* **TASK DETAILS**:
Pick out each row below that contains the word "exposure" and copy it.

* **RECORDS TO PROCESS**:
####################

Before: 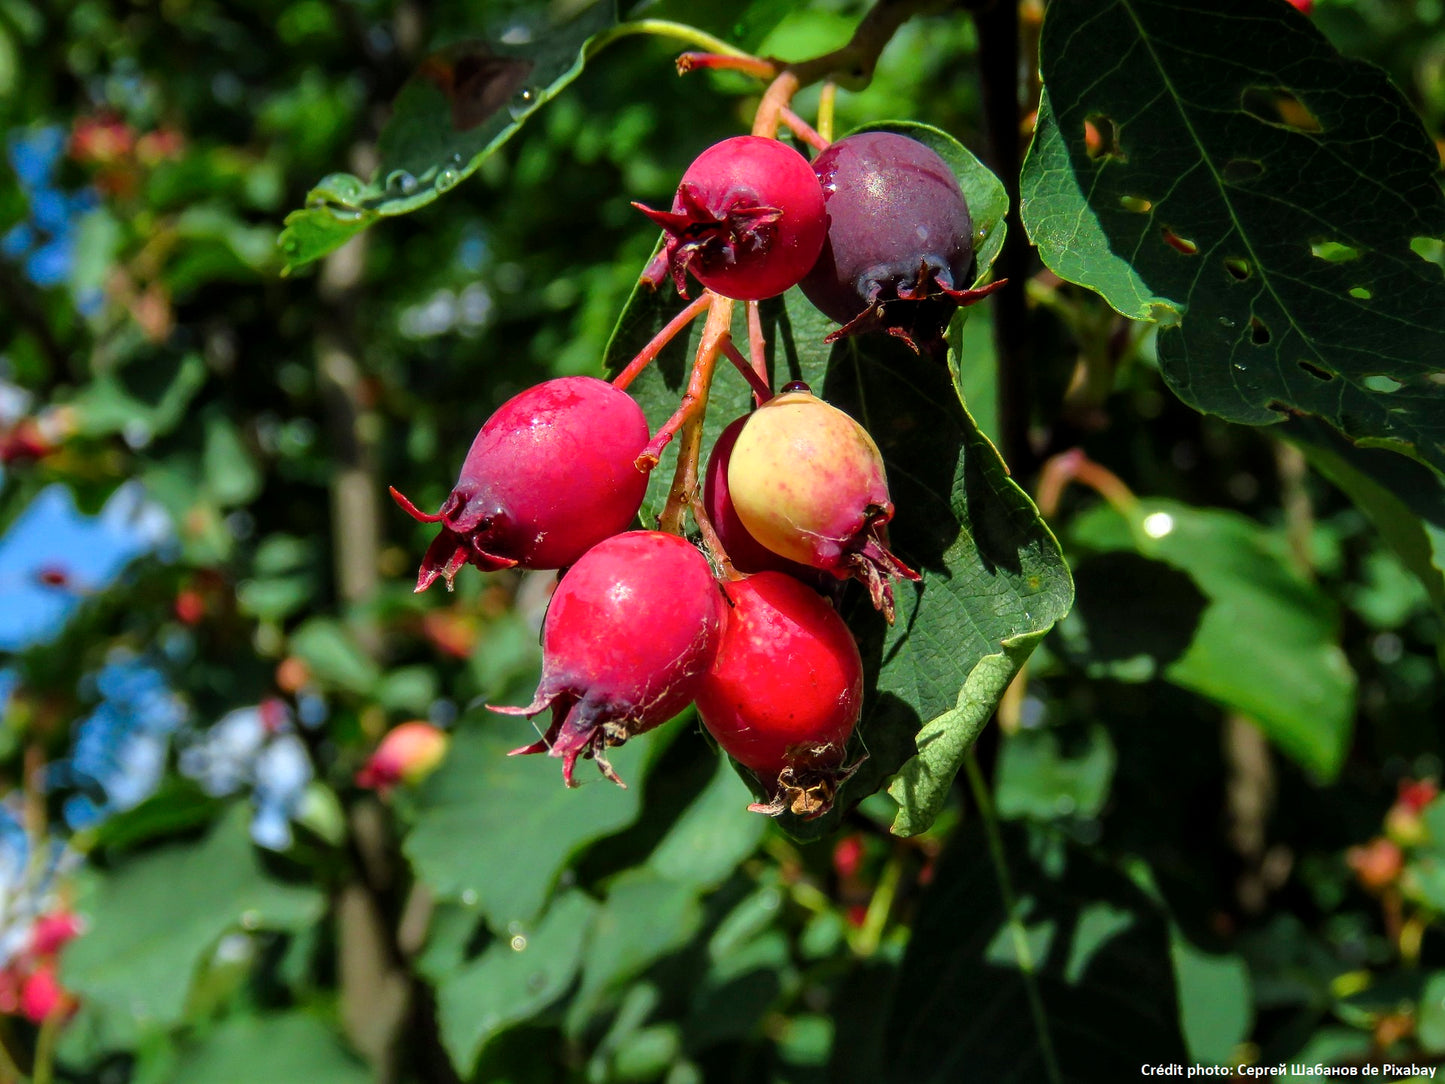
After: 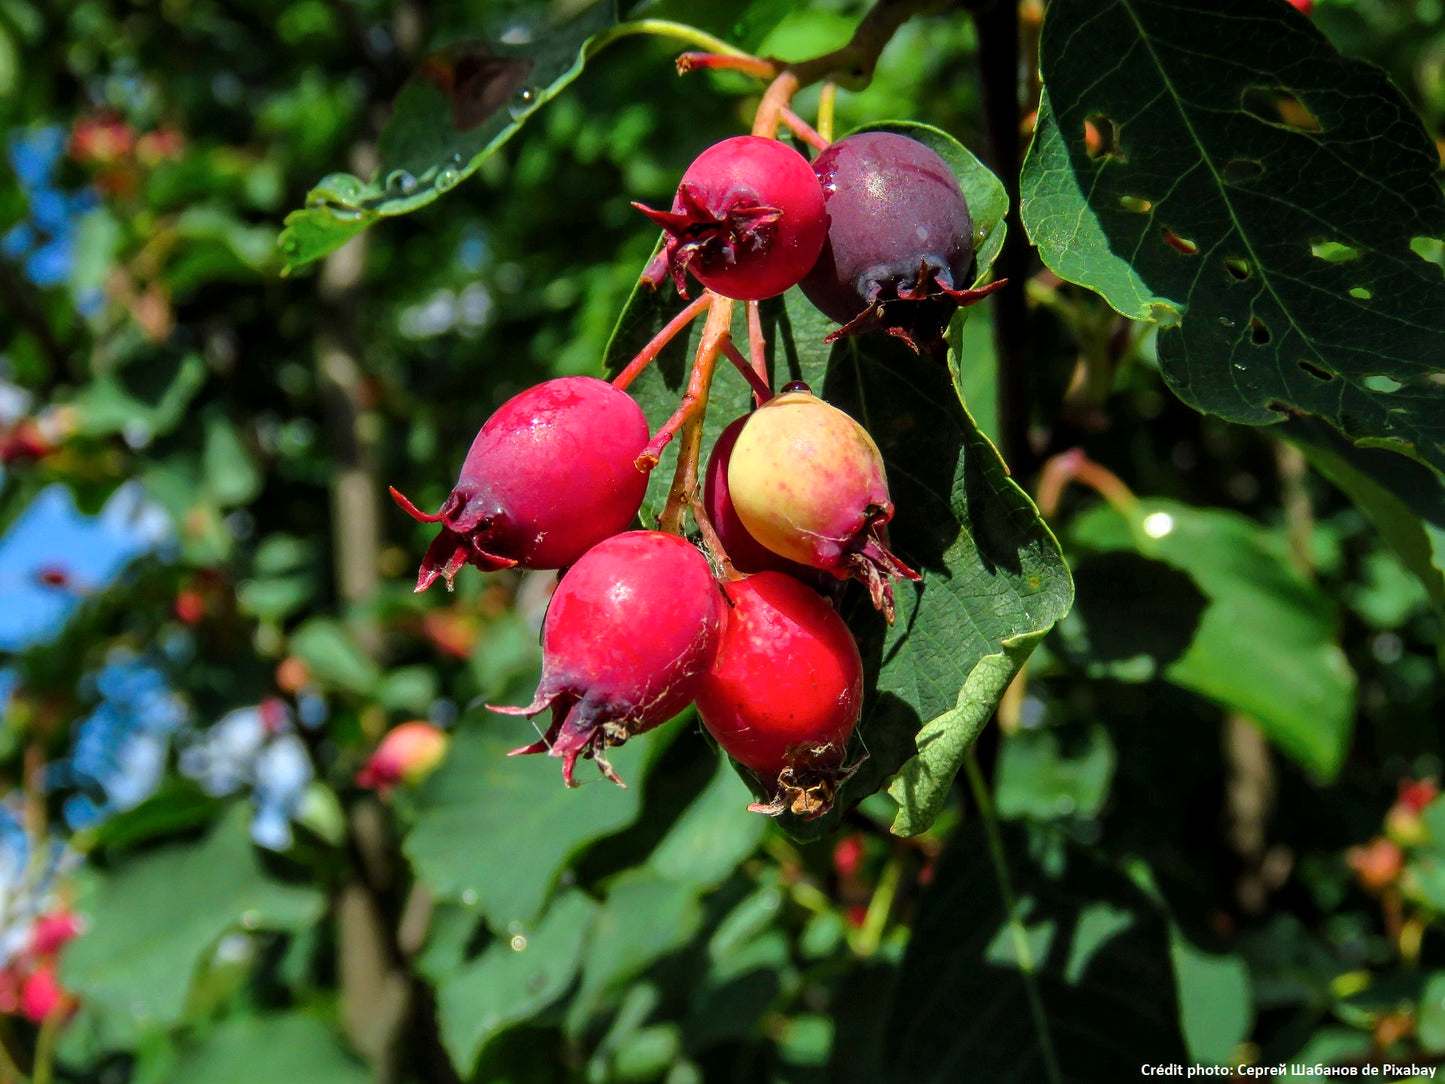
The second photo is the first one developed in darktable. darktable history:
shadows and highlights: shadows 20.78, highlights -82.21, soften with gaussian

####################

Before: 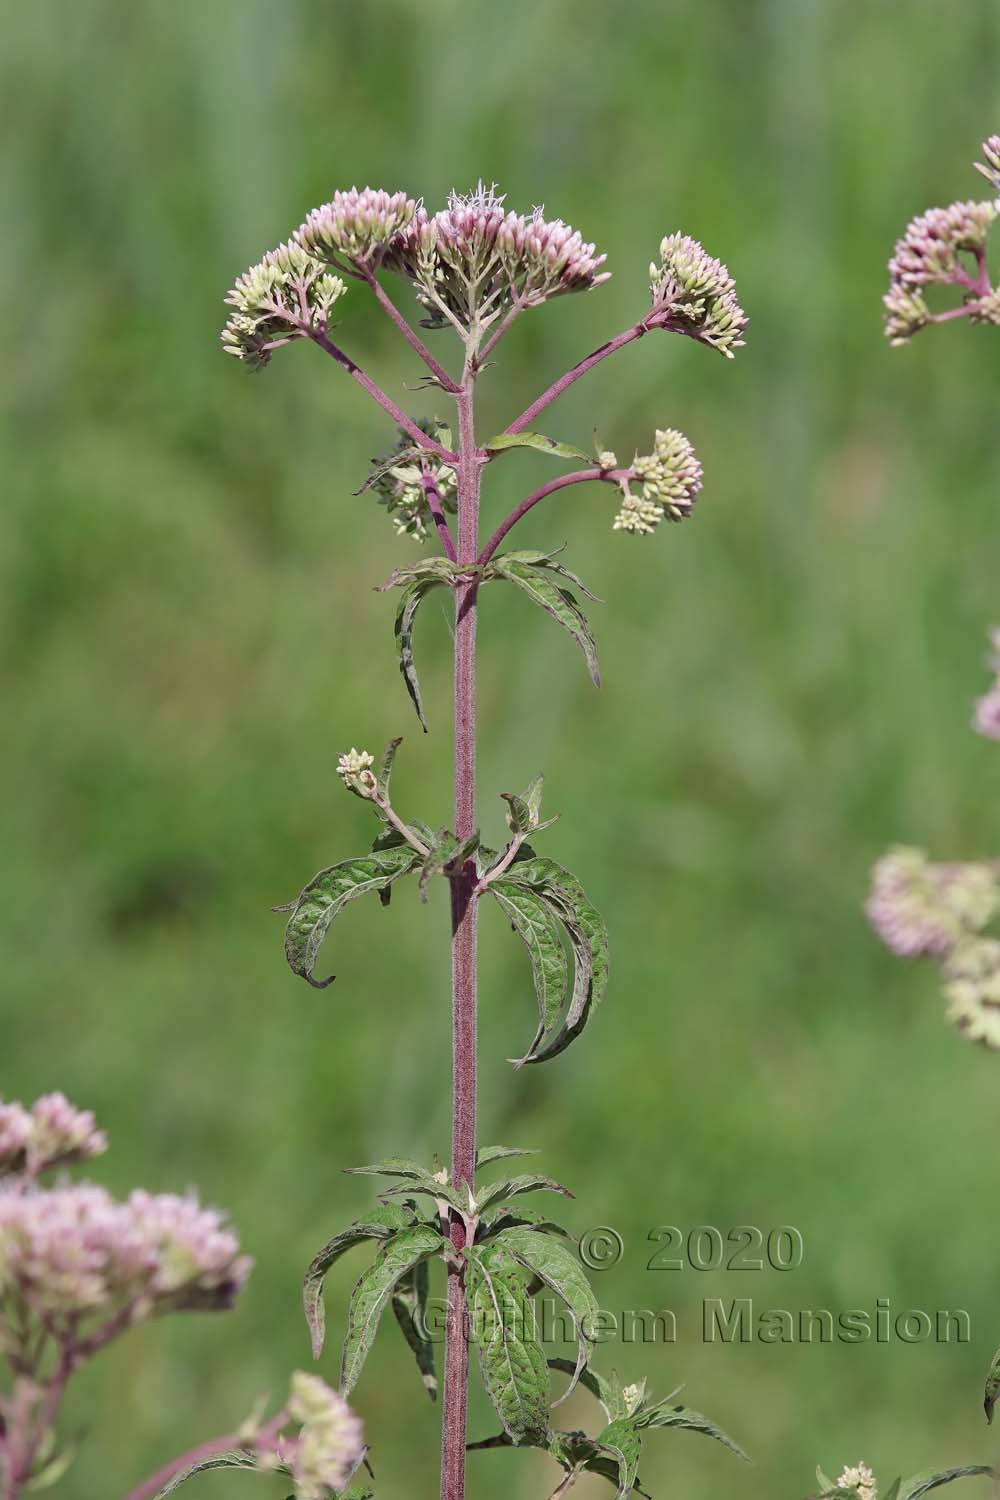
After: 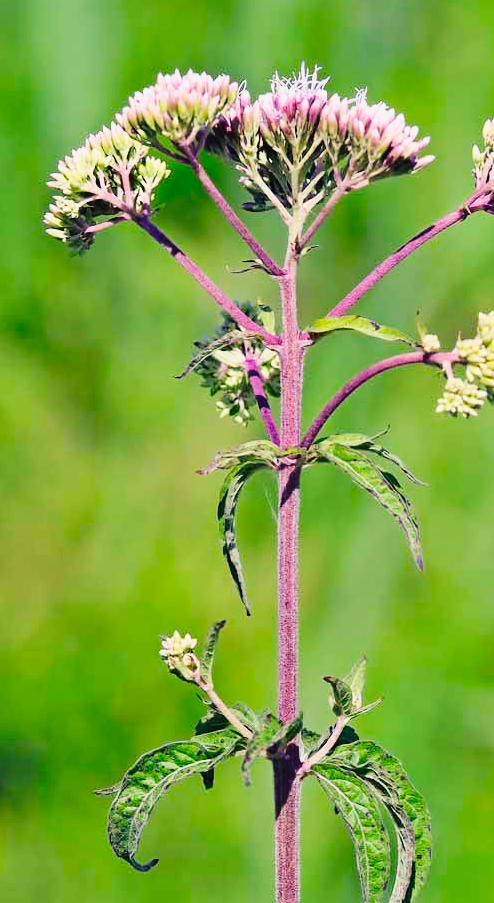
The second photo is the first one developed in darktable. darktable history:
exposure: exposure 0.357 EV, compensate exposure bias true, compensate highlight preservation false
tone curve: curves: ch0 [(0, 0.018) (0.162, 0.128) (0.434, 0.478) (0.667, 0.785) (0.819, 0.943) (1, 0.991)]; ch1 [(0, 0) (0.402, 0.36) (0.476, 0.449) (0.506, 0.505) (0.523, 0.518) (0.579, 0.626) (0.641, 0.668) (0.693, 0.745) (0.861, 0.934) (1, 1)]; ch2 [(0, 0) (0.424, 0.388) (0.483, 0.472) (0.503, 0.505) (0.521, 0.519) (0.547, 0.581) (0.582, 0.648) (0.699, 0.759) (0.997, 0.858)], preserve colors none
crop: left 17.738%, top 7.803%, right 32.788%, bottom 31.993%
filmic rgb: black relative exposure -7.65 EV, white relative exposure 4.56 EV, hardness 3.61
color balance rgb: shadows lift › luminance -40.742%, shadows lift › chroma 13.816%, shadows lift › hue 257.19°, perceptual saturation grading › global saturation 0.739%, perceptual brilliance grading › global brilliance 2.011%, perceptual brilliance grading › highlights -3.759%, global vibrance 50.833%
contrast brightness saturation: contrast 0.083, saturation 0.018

####################

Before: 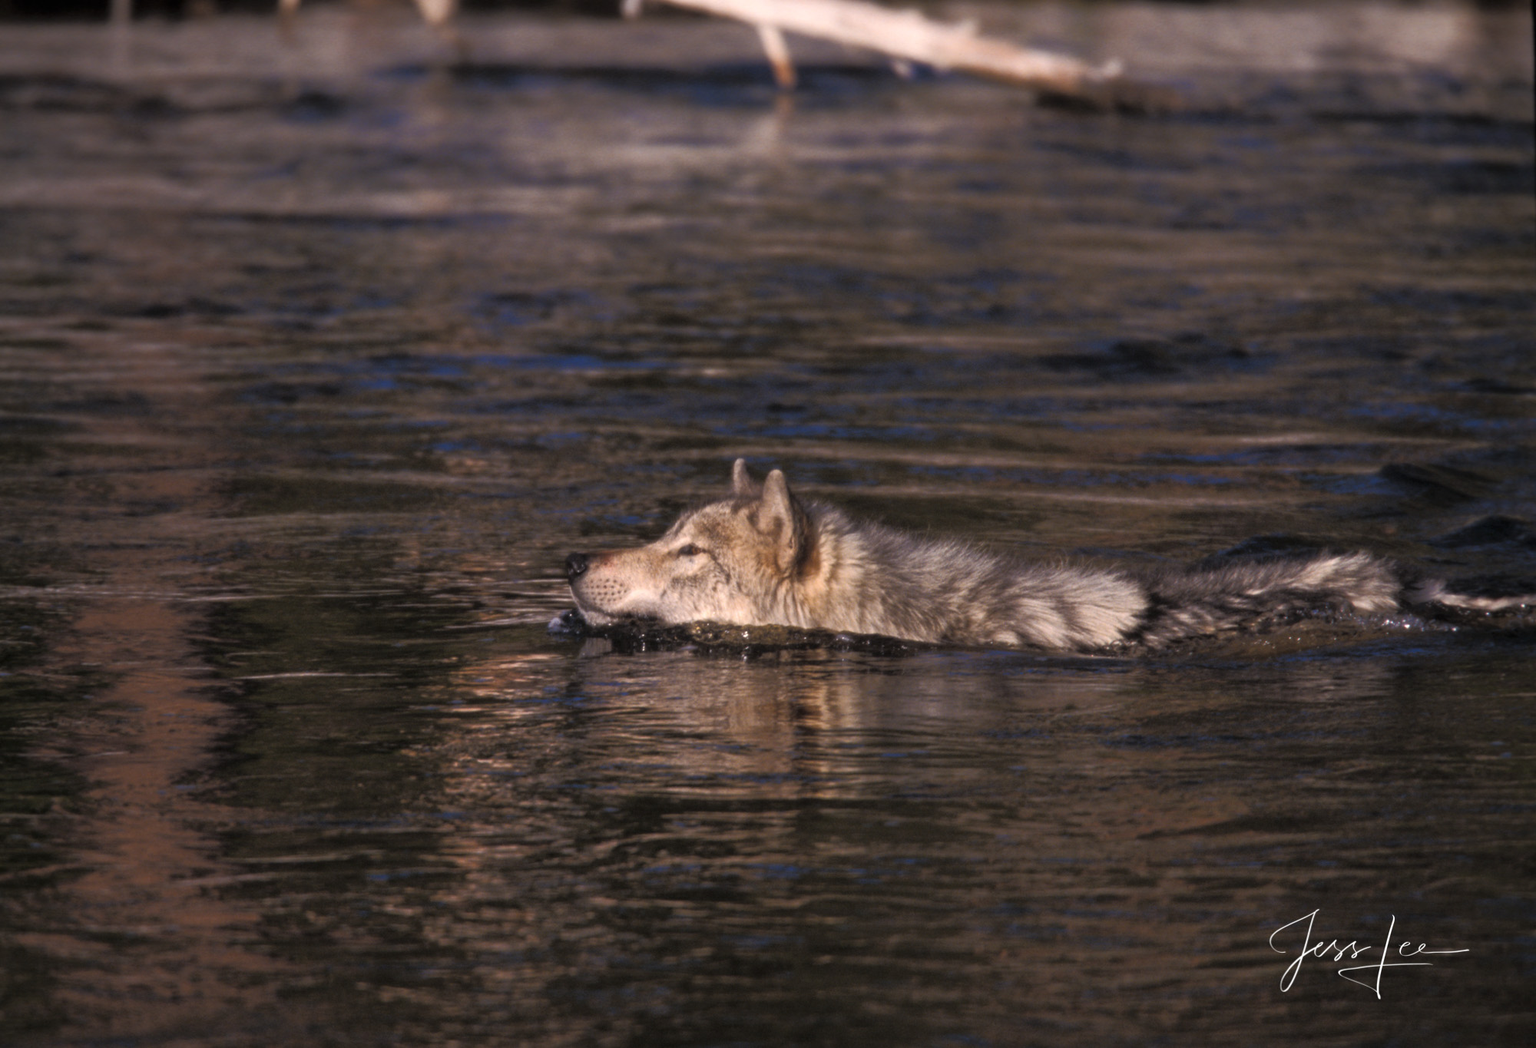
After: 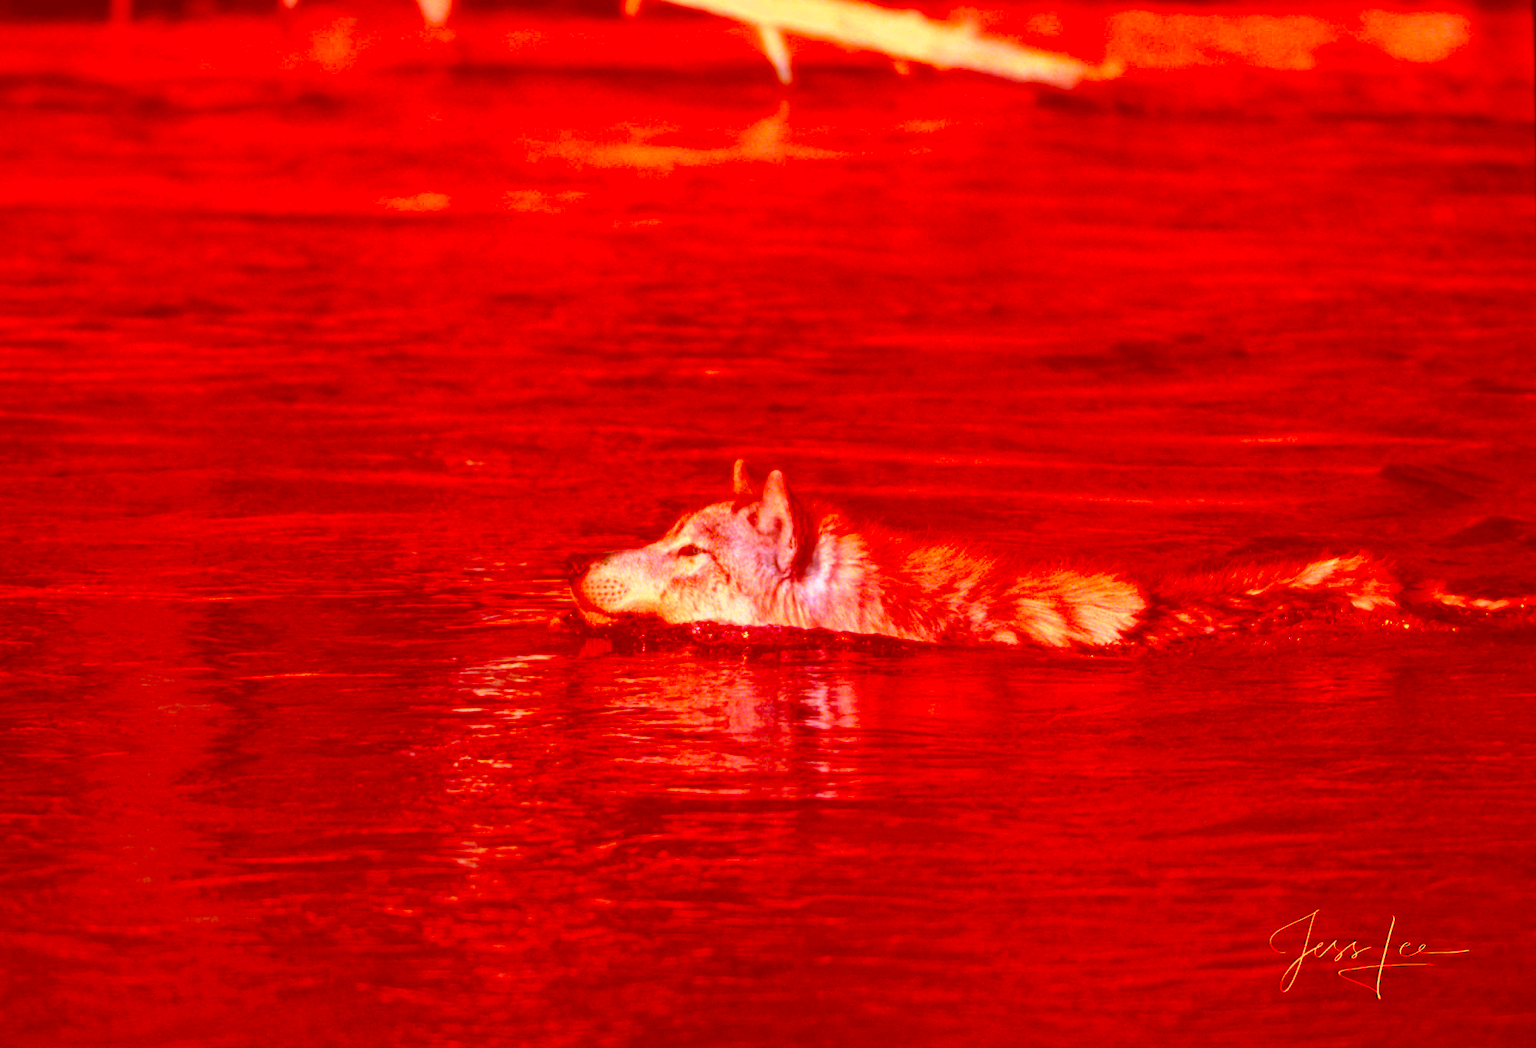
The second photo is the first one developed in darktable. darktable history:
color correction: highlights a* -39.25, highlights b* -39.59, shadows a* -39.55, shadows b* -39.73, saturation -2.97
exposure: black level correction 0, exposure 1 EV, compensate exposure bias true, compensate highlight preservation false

####################

* **SOLVED PROBLEM**:
exposure: exposure 0.357 EV, compensate exposure bias true, compensate highlight preservation false
filmic rgb: black relative exposure -7.65 EV, white relative exposure 4.56 EV, hardness 3.61
exposure: black level correction 0, exposure 1 EV, compensate exposure bias true, compensate highlight preservation false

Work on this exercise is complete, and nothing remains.